In R(PLP) v. Lord Chancellor  1 WLR 251, Moses LJ giving the only reasoned judgment observed at paragraph 87:-
“Nor has it proved necessary to consider the proposed application form to apply for exceptional funding under Section 10. Mr Eadie, on behalf of the Lord Chancellor, accepted that it was far too complicated and needs simplification and revision if it was going to be of any assistance to residents, let alone a foreigner”.
It is said by Mr Chamberlain that the transcript does not show that Mr Eadie did make that concession. But whether or not he did is not material since the observations were based on the court’s knowledge of the forms. Furthermore, it is accepted as is inevitable that the forms are indeed far too complicated for lay persons to complete.
The ECF application form commences with a requirement, following regulation 67 of the Procedure Regulations, to specify whether Licensed or Special Case Work on the one hand or Controlled Work Services were required. If the former, a form CIV App 1 (for non-family work) or CIV App 3 (for family work) had to be submitted in addition. If the latter, a different form is required.
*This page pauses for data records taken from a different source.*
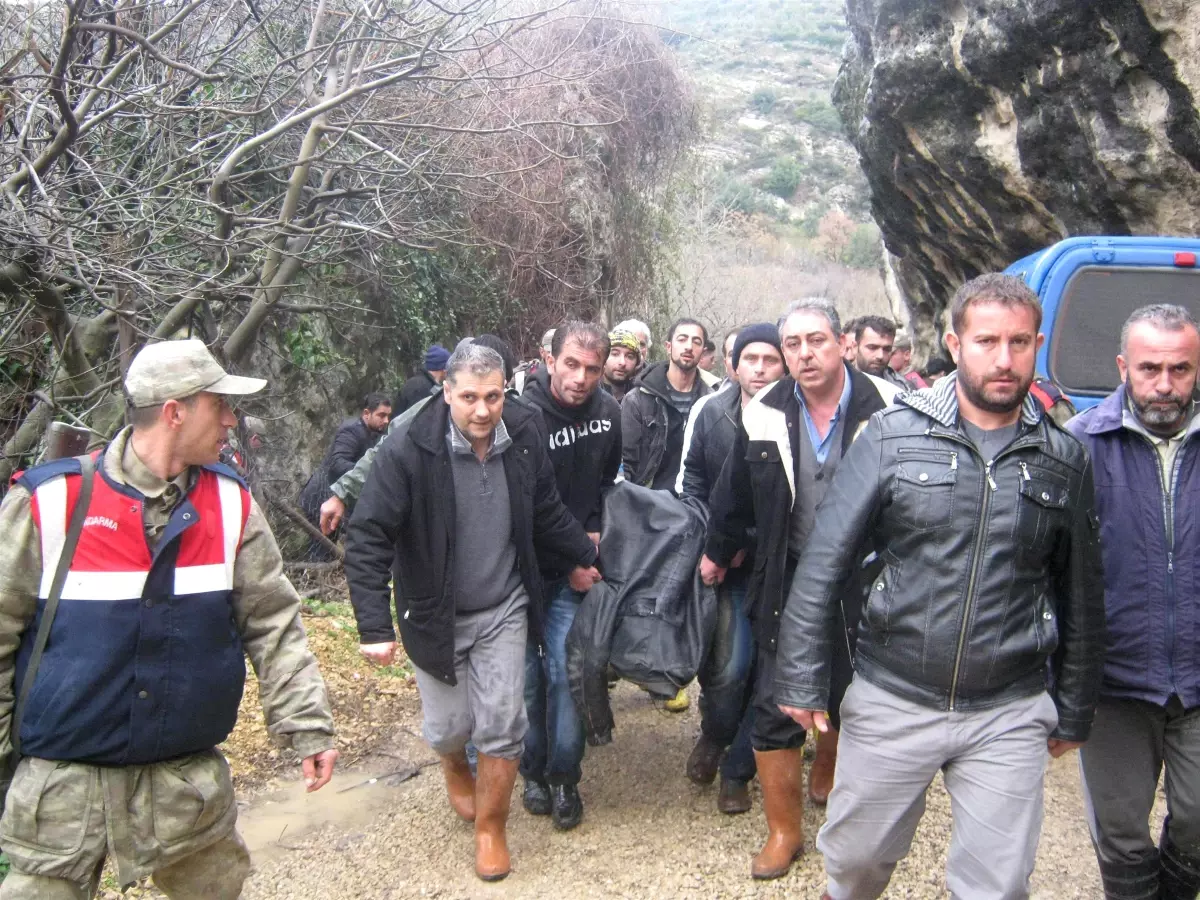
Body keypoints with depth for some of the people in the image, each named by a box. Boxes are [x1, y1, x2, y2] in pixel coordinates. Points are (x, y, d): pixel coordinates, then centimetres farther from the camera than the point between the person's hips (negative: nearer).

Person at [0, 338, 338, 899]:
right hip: (63, 782, -3)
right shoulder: (49, 501, -10)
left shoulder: (230, 504, -1)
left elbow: (273, 624, 2)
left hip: (190, 776, 3)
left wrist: (307, 726, -2)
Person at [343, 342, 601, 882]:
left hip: (503, 611, 2)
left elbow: (546, 511, 8)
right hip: (434, 616, -2)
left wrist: (584, 555, 14)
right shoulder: (408, 450, -23)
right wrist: (374, 627, -25)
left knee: (503, 726, 1)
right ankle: (455, 767, 47)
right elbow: (368, 538, -20)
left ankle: (490, 827, 26)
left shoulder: (524, 436, -11)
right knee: (449, 725, 9)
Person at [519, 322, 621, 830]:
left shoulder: (607, 412, -2)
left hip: (570, 574, 3)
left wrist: (596, 529, 6)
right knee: (526, 674, 6)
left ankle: (563, 778, 15)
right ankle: (533, 769, 26)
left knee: (565, 671, 0)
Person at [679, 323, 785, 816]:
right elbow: (690, 483, 4)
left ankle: (737, 768, 24)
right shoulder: (709, 411, -3)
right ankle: (713, 735, 24)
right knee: (730, 665, -9)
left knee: (767, 668, 4)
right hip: (724, 567, 0)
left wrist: (752, 545, -8)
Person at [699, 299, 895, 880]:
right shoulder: (765, 415, -4)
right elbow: (734, 493, 9)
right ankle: (784, 831, 21)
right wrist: (718, 553, 19)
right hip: (786, 583, 1)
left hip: (861, 585, -1)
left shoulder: (884, 409, -11)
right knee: (774, 707, 4)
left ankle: (826, 773, 50)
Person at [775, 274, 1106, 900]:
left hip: (1009, 715, 1)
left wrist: (1074, 711, 15)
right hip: (891, 700, -1)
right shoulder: (895, 434, -6)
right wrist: (802, 680, -7)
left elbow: (1082, 597, 10)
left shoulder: (1064, 461, 1)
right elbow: (824, 561, -6)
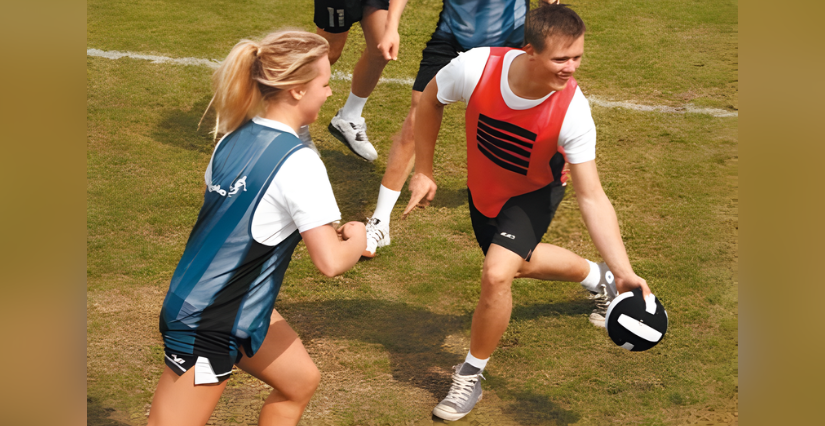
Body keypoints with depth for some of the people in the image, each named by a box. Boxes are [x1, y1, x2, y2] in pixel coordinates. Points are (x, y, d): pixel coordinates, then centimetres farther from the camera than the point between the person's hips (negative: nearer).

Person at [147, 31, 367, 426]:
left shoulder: (235, 138, 2)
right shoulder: (298, 162, -21)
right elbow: (330, 261, -23)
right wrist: (357, 238, -1)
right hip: (207, 329, -9)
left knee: (300, 381, 21)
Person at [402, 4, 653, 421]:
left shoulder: (572, 111, -36)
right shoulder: (476, 67, -35)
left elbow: (591, 198, -33)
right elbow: (430, 100, -11)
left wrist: (624, 271, -40)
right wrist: (423, 172, -7)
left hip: (533, 193, -3)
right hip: (483, 188, 3)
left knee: (497, 274, -23)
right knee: (521, 263, 25)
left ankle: (471, 377, 0)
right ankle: (595, 277, 55)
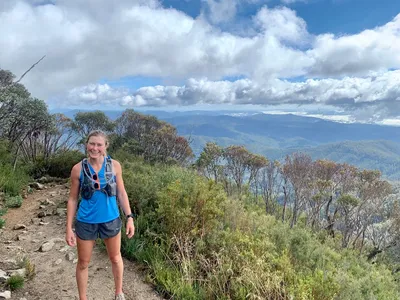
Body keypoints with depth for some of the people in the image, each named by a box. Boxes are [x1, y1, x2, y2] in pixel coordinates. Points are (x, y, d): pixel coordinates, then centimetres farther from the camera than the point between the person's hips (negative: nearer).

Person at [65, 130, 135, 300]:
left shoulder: (114, 165, -9)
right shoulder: (78, 169, -11)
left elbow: (121, 193, -1)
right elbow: (73, 199, -4)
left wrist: (129, 217, -4)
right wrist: (69, 228, -5)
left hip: (111, 220, 1)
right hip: (86, 222, 0)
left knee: (115, 259, 19)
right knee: (83, 263, 16)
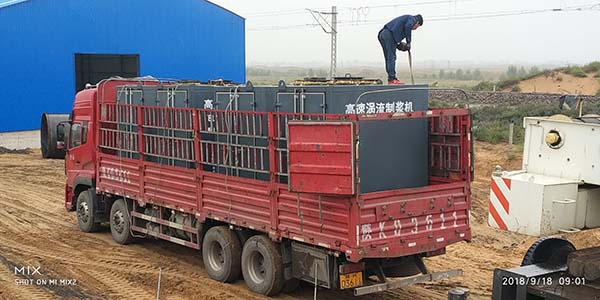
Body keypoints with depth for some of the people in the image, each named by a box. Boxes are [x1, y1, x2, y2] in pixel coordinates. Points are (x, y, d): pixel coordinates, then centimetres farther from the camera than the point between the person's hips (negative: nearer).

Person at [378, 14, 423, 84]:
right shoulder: (412, 19, 9)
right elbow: (408, 26, -15)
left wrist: (398, 44, 16)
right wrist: (408, 42, -8)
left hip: (382, 34, 9)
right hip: (389, 34, -9)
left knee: (388, 58, 10)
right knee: (391, 57, -10)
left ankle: (391, 79, 11)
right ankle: (392, 79, -12)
Licensed Work is defined in regulation 29(2) to mean:-
“….the provision of any of the following forms of civil legal services –
(a) family help (higher); or
(b) legal representation that is not Controlled Work or Special Case Work”
Special Case Work is defined by regulation 2 to mean “Civil Legal services provided under an individual case contract in the circumstances described in regulation 54(3).” Essentially, this covers cases in which costs are expected to exceed £25,000 or cases which have wide public interest or, for example, are going to the Supreme Court. Controlled Work is defined in regulation 21(2). It is likely to be a common form of work applied for since it covers “any of the following forms of legal services –
(e) legal representation for proceedings in [four specified tribunals].”
These are first-tier Mental Health tribunals in England and Wales and both the first tier and upper tier tribunals dealing with immigration and asylum cases. Thus the legal representation applications which are for Licensed work cover representation in courts and all tribunals not mentioned in regulation 21(2)(e).